Глава президентской администрации Сергей Иванов обнародовал данные о самых коррупционных сферах российской жизни. «Это здравоохранение, образование, ЖКХ. Там больше всего коррупционных правонарушений», — заявил он. И, между прочим, видный представитель власти прав: если пытаться мерить случаи взяткодательства и мздоимства поштучно — врачи, учителя и управдомы, безусловно, окажутся на доске позора. Вот разве что к этому списку надо будет добавить дорожных полицейских. А вообще наша обыденность пронизана ненормативными отношениями, блатом и прочими проявлениями нравственного распада. И все же
этот диагноз в устах Иванова выглядит попыткой переложить ответственность. Потому что представители власти в глазах пусть даже далеко не безгрешного общества задают такие стандарты поведения, которые делают из пытающихся жить и работать по правилам наивных глупцов.
Конечно, если прикинуть количество коррупционных сделок с миллиардными объемами, их окажется намного меньше, чем банальных договоренностей о том, как обойти закон, ценой в пару-тройку тысяч рублей. Однако надо же признать, что характер товарно-денежных отношений в нашей стране определяют именно первые.
При этом как раз преследование низовой коррупции служит оправданием для официальных юристов, которые утверждают, что эти проблемы можно разрешать, используя имеющиеся ресурсы судебно-правоохранительной системы. Правда, даже главный судья России, председатель Конституционного суда Валерий Зорькин, выступив только что в «Российской газете» с призывом не расшатывать лодку, не смог назвать российский суд свободным от коррупционных пороков. Но все же
с точки зрения властного сословия государственные механизмы поддержания законности в стране работают, а призывы к их решительной реконструкции предложено считать экстремизмом.
А вот с точки зрения общества, очевидно, это не так. Причем такое восприятие характерно далеко не только для протестующих на митингах граждан, но и для конформистов, которые, посмеиваясь над призывом искать правду в судах, просто склонны считать, что иначе и быть не может, а потому ради спокойствия следует просто примириться с существующим положением.

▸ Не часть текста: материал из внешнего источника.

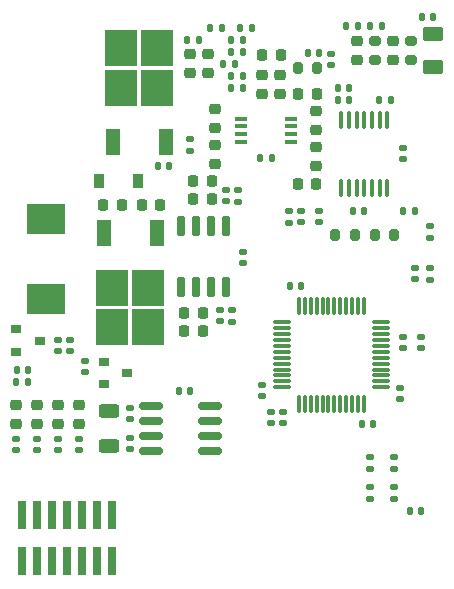
<source format=gtp>
G04 #@! TF.GenerationSoftware,KiCad,Pcbnew,6.0.4-6f826c9f35~116~ubuntu18.04.1*
G04 #@! TF.CreationDate,2022-04-10T17:08:25+03:00*
G04 #@! TF.ProjectId,wideband_controller,77696465-6261-46e6-945f-636f6e74726f,rev?*
G04 #@! TF.SameCoordinates,Original*
G04 #@! TF.FileFunction,Paste,Top*
G04 #@! TF.FilePolarity,Positive*
%FSLAX46Y46*%
G04 Gerber Fmt 4.6, Leading zero omitted, Abs format (unit mm)*
G04 Created by KiCad (PCBNEW 6.0.4-6f826c9f35~116~ubuntu18.04.1) date 2022-04-10 17:08:25*
%MOMM*%
%LPD*%
G01*
G04 APERTURE LIST*
G04 Aperture macros list*
%AMRoundRect*
0 Rectangle with rounded corners*
0 $1 Rounding radius*
0 $2 $3 $4 $5 $6 $7 $8 $9 X,Y pos of 4 corners*
0 Add a 4 corners polygon primitive as box body*
4,1,4,$2,$3,$4,$5,$6,$7,$8,$9,$2,$3,0*
0 Add four circle primitives for the rounded corners*
1,1,$1+$1,$2,$3*
1,1,$1+$1,$4,$5*
1,1,$1+$1,$6,$7*
1,1,$1+$1,$8,$9*
0 Add four rect primitives between the rounded corners*
20,1,$1+$1,$2,$3,$4,$5,0*
20,1,$1+$1,$4,$5,$6,$7,0*
20,1,$1+$1,$6,$7,$8,$9,0*
20,1,$1+$1,$8,$9,$2,$3,0*%
G04 Aperture macros list end*
%ADD10RoundRect,0.218750X-0.218750X-0.256250X0.218750X-0.256250X0.218750X0.256250X-0.218750X0.256250X0*%
%ADD11RoundRect,0.218750X0.256250X-0.218750X0.256250X0.218750X-0.256250X0.218750X-0.256250X-0.218750X0*%
%ADD12RoundRect,0.218750X-0.256250X0.218750X-0.256250X-0.218750X0.256250X-0.218750X0.256250X0.218750X0*%
%ADD13R,0.900000X0.800000*%
%ADD14RoundRect,0.147500X-0.147500X-0.172500X0.147500X-0.172500X0.147500X0.172500X-0.147500X0.172500X0*%
%ADD15RoundRect,0.218750X0.218750X0.256250X-0.218750X0.256250X-0.218750X-0.256250X0.218750X-0.256250X0*%
%ADD16R,3.300000X2.500000*%
%ADD17RoundRect,0.147500X-0.172500X0.147500X-0.172500X-0.147500X0.172500X-0.147500X0.172500X0.147500X0*%
%ADD18RoundRect,0.140000X0.140000X0.170000X-0.140000X0.170000X-0.140000X-0.170000X0.140000X-0.170000X0*%
%ADD19RoundRect,0.147500X0.147500X0.172500X-0.147500X0.172500X-0.147500X-0.172500X0.147500X-0.172500X0*%
%ADD20RoundRect,0.140000X-0.170000X0.140000X-0.170000X-0.140000X0.170000X-0.140000X0.170000X0.140000X0*%
%ADD21RoundRect,0.147500X0.172500X-0.147500X0.172500X0.147500X-0.172500X0.147500X-0.172500X-0.147500X0*%
%ADD22RoundRect,0.200000X0.200000X0.275000X-0.200000X0.275000X-0.200000X-0.275000X0.200000X-0.275000X0*%
%ADD23RoundRect,0.250000X-0.625000X0.375000X-0.625000X-0.375000X0.625000X-0.375000X0.625000X0.375000X0*%
%ADD24RoundRect,0.135000X0.185000X-0.135000X0.185000X0.135000X-0.185000X0.135000X-0.185000X-0.135000X0*%
%ADD25RoundRect,0.135000X-0.185000X0.135000X-0.185000X-0.135000X0.185000X-0.135000X0.185000X0.135000X0*%
%ADD26RoundRect,0.200000X-0.200000X-0.275000X0.200000X-0.275000X0.200000X0.275000X-0.200000X0.275000X0*%
%ADD27RoundRect,0.140000X0.170000X-0.140000X0.170000X0.140000X-0.170000X0.140000X-0.170000X-0.140000X0*%
%ADD28RoundRect,0.140000X-0.140000X-0.170000X0.140000X-0.170000X0.140000X0.170000X-0.140000X0.170000X0*%
%ADD29R,2.750000X3.050000*%
%ADD30R,1.200000X2.200000*%
%ADD31R,0.740000X2.400000*%
%ADD32RoundRect,0.075000X0.662500X0.075000X-0.662500X0.075000X-0.662500X-0.075000X0.662500X-0.075000X0*%
%ADD33RoundRect,0.075000X0.075000X0.662500X-0.075000X0.662500X-0.075000X-0.662500X0.075000X-0.662500X0*%
%ADD34RoundRect,0.150000X0.825000X0.150000X-0.825000X0.150000X-0.825000X-0.150000X0.825000X-0.150000X0*%
%ADD35RoundRect,0.150000X0.150000X-0.725000X0.150000X0.725000X-0.150000X0.725000X-0.150000X-0.725000X0*%
%ADD36RoundRect,0.135000X-0.135000X-0.185000X0.135000X-0.185000X0.135000X0.185000X-0.135000X0.185000X0*%
%ADD37RoundRect,0.135000X0.135000X0.185000X-0.135000X0.185000X-0.135000X-0.185000X0.135000X-0.185000X0*%
%ADD38R,1.100000X0.400000*%
%ADD39RoundRect,0.100000X-0.100000X0.637500X-0.100000X-0.637500X0.100000X-0.637500X0.100000X0.637500X0*%
%ADD40R,0.900000X1.200000*%
%ADD41RoundRect,0.250000X0.625000X-0.312500X0.625000X0.312500X-0.625000X0.312500X-0.625000X-0.312500X0*%
%ADD42RoundRect,0.200000X-0.275000X0.200000X-0.275000X-0.200000X0.275000X-0.200000X0.275000X0.200000X0*%
G04 APERTURE END LIST*
D10*
X133045000Y-78994000D03*
X134620000Y-78994000D03*
D11*
X130048000Y-71399500D03*
X130048000Y-69824500D03*
D12*
X126025000Y-75707500D03*
X126025000Y-77282500D03*
D13*
X109220000Y-91318000D03*
X109220000Y-93218000D03*
X111220000Y-92268000D03*
D14*
X123698000Y-66802000D03*
X124668000Y-66802000D03*
D15*
X124993500Y-89916000D03*
X123418500Y-89916000D03*
D10*
X123418500Y-91440000D03*
X124993500Y-91440000D03*
D16*
X111760000Y-81944000D03*
X111760000Y-88744000D03*
D17*
X143510000Y-91971000D03*
X143510000Y-92941000D03*
D18*
X144498000Y-64897000D03*
X143538000Y-64897000D03*
D19*
X130828000Y-76835000D03*
X129858000Y-76835000D03*
D17*
X141986000Y-91971000D03*
X141986000Y-92941000D03*
D20*
X131826000Y-98326000D03*
X131826000Y-99286000D03*
D17*
X141986000Y-75946000D03*
X141986000Y-76916000D03*
D10*
X124180500Y-80264000D03*
X125755500Y-80264000D03*
D14*
X136421000Y-70866000D03*
X137391000Y-70866000D03*
D18*
X138656000Y-81280000D03*
X137696000Y-81280000D03*
D14*
X133904000Y-67945000D03*
X134874000Y-67945000D03*
X136421000Y-71882000D03*
X137391000Y-71882000D03*
D21*
X133350000Y-82273000D03*
X133350000Y-81303000D03*
D11*
X109220000Y-99339500D03*
X109220000Y-97764500D03*
D22*
X137858000Y-83312000D03*
X136208000Y-83312000D03*
D23*
X144526000Y-66291000D03*
X144526000Y-69091000D03*
D17*
X123952000Y-75230000D03*
X123952000Y-76200000D03*
D11*
X123952000Y-69621500D03*
X123952000Y-68046500D03*
D14*
X121181000Y-77470000D03*
X122151000Y-77470000D03*
D17*
X114554000Y-100607000D03*
X114554000Y-101577000D03*
D11*
X125476000Y-69621500D03*
X125476000Y-68046500D03*
D14*
X142517000Y-106680000D03*
X143487000Y-106680000D03*
D24*
X132334000Y-82298000D03*
X132334000Y-81278000D03*
D12*
X141097000Y-66903500D03*
X141097000Y-68478500D03*
D14*
X125626000Y-65786000D03*
X126596000Y-65786000D03*
D15*
X125755500Y-78740000D03*
X124180500Y-78740000D03*
X131597500Y-68072000D03*
X130022500Y-68072000D03*
D25*
X128016000Y-79500000D03*
X128016000Y-80520000D03*
D26*
X133033000Y-69215000D03*
X134683000Y-69215000D03*
D11*
X131572000Y-71399500D03*
X131572000Y-69824500D03*
X138049000Y-68478500D03*
X138049000Y-66903500D03*
D14*
X109227000Y-94742000D03*
X110197000Y-94742000D03*
D17*
X128397000Y-84739250D03*
X128397000Y-85709250D03*
D10*
X119837000Y-80772000D03*
X121412000Y-80772000D03*
D15*
X118135500Y-80772000D03*
X116560500Y-80772000D03*
D20*
X115062000Y-94008000D03*
X115062000Y-94968000D03*
X112760000Y-92230000D03*
X112760000Y-93190000D03*
D17*
X113792000Y-92225000D03*
X113792000Y-93195000D03*
D14*
X139192000Y-65659000D03*
X140162000Y-65659000D03*
D27*
X127000000Y-80490000D03*
X127000000Y-79530000D03*
D11*
X112776000Y-99339500D03*
X112776000Y-97764500D03*
D28*
X109204000Y-95758000D03*
X110164000Y-95758000D03*
D11*
X110998000Y-99339500D03*
X110998000Y-97764500D03*
D21*
X134874000Y-82273000D03*
X134874000Y-81303000D03*
D12*
X126025000Y-72659500D03*
X126025000Y-74234500D03*
D15*
X134645500Y-71374000D03*
X133070500Y-71374000D03*
D21*
X112776000Y-101577000D03*
X112776000Y-100607000D03*
D17*
X135890000Y-67968000D03*
X135890000Y-68938000D03*
D12*
X114554000Y-97764500D03*
X114554000Y-99339500D03*
D11*
X134620000Y-74447500D03*
X134620000Y-72872500D03*
D29*
X118108000Y-70866000D03*
X121158000Y-67516000D03*
X121158000Y-70866000D03*
X118108000Y-67516000D03*
D30*
X117353000Y-75491000D03*
X121913000Y-75491000D03*
D21*
X110998000Y-101577000D03*
X110998000Y-100607000D03*
D22*
X141223000Y-83312000D03*
X139573000Y-83312000D03*
D31*
X109728000Y-110916000D03*
X109728000Y-107016000D03*
X110998000Y-110916000D03*
X110998000Y-107016000D03*
X112268000Y-110916000D03*
X112268000Y-107016000D03*
X113538000Y-110916000D03*
X113538000Y-107016000D03*
X114808000Y-110916000D03*
X114808000Y-107016000D03*
X116078000Y-110916000D03*
X116078000Y-107016000D03*
X117348000Y-110916000D03*
X117348000Y-107016000D03*
D32*
X140052500Y-96222000D03*
X140052500Y-95722000D03*
X140052500Y-95222000D03*
X140052500Y-94722000D03*
X140052500Y-94222000D03*
X140052500Y-93722000D03*
X140052500Y-93222000D03*
X140052500Y-92722000D03*
X140052500Y-92222000D03*
X140052500Y-91722000D03*
X140052500Y-91222000D03*
X140052500Y-90722000D03*
D33*
X138640000Y-89309500D03*
X138140000Y-89309500D03*
X137640000Y-89309500D03*
X137140000Y-89309500D03*
X136640000Y-89309500D03*
X136140000Y-89309500D03*
X135640000Y-89309500D03*
X135140000Y-89309500D03*
X134640000Y-89309500D03*
X134140000Y-89309500D03*
X133640000Y-89309500D03*
X133140000Y-89309500D03*
D32*
X131727500Y-90722000D03*
X131727500Y-91222000D03*
X131727500Y-91722000D03*
X131727500Y-92222000D03*
X131727500Y-92722000D03*
X131727500Y-93222000D03*
X131727500Y-93722000D03*
X131727500Y-94222000D03*
X131727500Y-94722000D03*
X131727500Y-95222000D03*
X131727500Y-95722000D03*
X131727500Y-96222000D03*
D33*
X133140000Y-97634500D03*
X133640000Y-97634500D03*
X134140000Y-97634500D03*
X134640000Y-97634500D03*
X135140000Y-97634500D03*
X135640000Y-97634500D03*
X136140000Y-97634500D03*
X136640000Y-97634500D03*
X137140000Y-97634500D03*
X137640000Y-97634500D03*
X138140000Y-97634500D03*
X138640000Y-97634500D03*
D14*
X132357000Y-87630000D03*
X133327000Y-87630000D03*
D21*
X130048000Y-96982000D03*
X130048000Y-96012000D03*
D19*
X139423000Y-99314000D03*
X138453000Y-99314000D03*
D17*
X141732000Y-96289000D03*
X141732000Y-97259000D03*
D20*
X126492000Y-89690000D03*
X126492000Y-90650000D03*
D24*
X127508000Y-90680000D03*
X127508000Y-89660000D03*
D19*
X123952000Y-96520000D03*
X122982000Y-96520000D03*
D21*
X118807000Y-101450000D03*
X118807000Y-100480000D03*
X118807000Y-98910000D03*
X118807000Y-97940000D03*
X109220000Y-101577000D03*
X109220000Y-100607000D03*
D34*
X125600000Y-101600000D03*
X125600000Y-100330000D03*
X125600000Y-99060000D03*
X125600000Y-97790000D03*
X120650000Y-97790000D03*
X120650000Y-99060000D03*
X120650000Y-100330000D03*
X120650000Y-101600000D03*
D29*
X120397000Y-91151000D03*
X117347000Y-87801000D03*
X120397000Y-87801000D03*
X117347000Y-91151000D03*
D30*
X121152000Y-83176000D03*
X116592000Y-83176000D03*
D35*
X123190000Y-87695250D03*
X124460000Y-87695250D03*
X125730000Y-87695250D03*
X127000000Y-87695250D03*
X127000000Y-82545250D03*
X125730000Y-82545250D03*
X124460000Y-82545250D03*
X123190000Y-82545250D03*
D25*
X139192000Y-104646000D03*
X139192000Y-105666000D03*
X141224000Y-104646000D03*
X141224000Y-105666000D03*
D20*
X130810000Y-98326000D03*
X130810000Y-99286000D03*
D11*
X134620000Y-77495500D03*
X134620000Y-75920500D03*
D13*
X116602000Y-94046000D03*
X116602000Y-95946000D03*
X118602000Y-94996000D03*
D36*
X127379000Y-67818000D03*
X128399000Y-67818000D03*
D18*
X128369000Y-70866000D03*
X127409000Y-70866000D03*
D25*
X144272000Y-82548000D03*
X144272000Y-83568000D03*
D36*
X139952000Y-71882000D03*
X140972000Y-71882000D03*
D37*
X143004000Y-81280000D03*
X141984000Y-81280000D03*
D24*
X141224000Y-103126000D03*
X141224000Y-102106000D03*
D37*
X129161000Y-65786000D03*
X128141000Y-65786000D03*
D24*
X139192000Y-103126000D03*
X139192000Y-102106000D03*
D18*
X128369000Y-66802000D03*
X127409000Y-66802000D03*
D38*
X128193000Y-73488000D03*
X128193000Y-74138000D03*
X128193000Y-74788000D03*
X128193000Y-75438000D03*
X132493000Y-75438000D03*
X132493000Y-74788000D03*
X132493000Y-74138000D03*
X132493000Y-73488000D03*
D20*
X143002000Y-86134000D03*
X143002000Y-87094000D03*
D36*
X126744000Y-68834000D03*
X127764000Y-68834000D03*
D39*
X140634000Y-73591500D03*
X139984000Y-73591500D03*
X139334000Y-73591500D03*
X138684000Y-73591500D03*
X138034000Y-73591500D03*
X137384000Y-73591500D03*
X136734000Y-73591500D03*
X136734000Y-79316500D03*
X137384000Y-79316500D03*
X138034000Y-79316500D03*
X138684000Y-79316500D03*
X139334000Y-79316500D03*
X139984000Y-79316500D03*
X140634000Y-79316500D03*
D37*
X138178000Y-65659000D03*
X137158000Y-65659000D03*
D40*
X119506000Y-78740000D03*
X116206000Y-78740000D03*
D41*
X117029000Y-101157500D03*
X117029000Y-98232500D03*
D42*
X139573000Y-66866000D03*
X139573000Y-68516000D03*
D36*
X127379000Y-69850000D03*
X128399000Y-69850000D03*
D42*
X142621000Y-66866000D03*
X142621000Y-68516000D03*
D24*
X144272000Y-87124000D03*
X144272000Y-86104000D03*
M02*

</source>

Сергей Иванов как раз призывает гражданское общество не примиряться. Он говорит, что «без активного привлечения гражданского общества, которое набирает силу, и это позитивная тенденция, нам это зло до конца не победить». И он опять совершенно прав. Действительно, лучшего механизма, чем полноценно функционирующее гражданское общество, для противостояния коррупции нет. Единственная альтернатива — жесткие репрессии, но и они, во-первых, возможны только в полицейском государстве, а во-вторых, как показывает пример Китая, и политика расстрелов высокопоставленных воров не может отвадить человека от этого порока. Зато в Северной Европе оказалось вполне достаточно создания атмосферы общественной нетерпимости, чтобы снизить коррупцию до малозначимой величины, и это, конечно, именно результат воздействия гражданского общества. Так что
глава президентской администрации вроде бы прав, призывая в союзники гражданское общество. Смущает только местоимение «нам». Дело в том, что активисты формирующегося гражданского общества как раз сейчас очень ясно дают понять: претензии к власти не позволяют причислять ее функционеров к тому же множеству, в котором состоят они сами.
И в числе этих претензий среди прочего многолетнее, последовательное и жесткое давление власти на те самые ростки общественной гражданственности, к которым власть теперь вдруг стала апеллировать. Апелляции эти выглядят скорее лукавым заигрыванием с возмутителями спокойствия, чем серьезной декларацией о намерениях.
Что же касается преследования низовой коррупции, то на этот счет есть анекдот советских времен: когда у Юрия Андропова спросили, зачем завинчивать гайки на уровне обычных граждан, ведь воруют прежде всего большие начальники, он ответил: «Да, рыба гниет с головы, но чистят-то ее с хвоста». Смысл понятен, но тезис неверен. Гнилую рыбу чистить не нужно. Это опасно для здоровья. Нужно наловить свежей.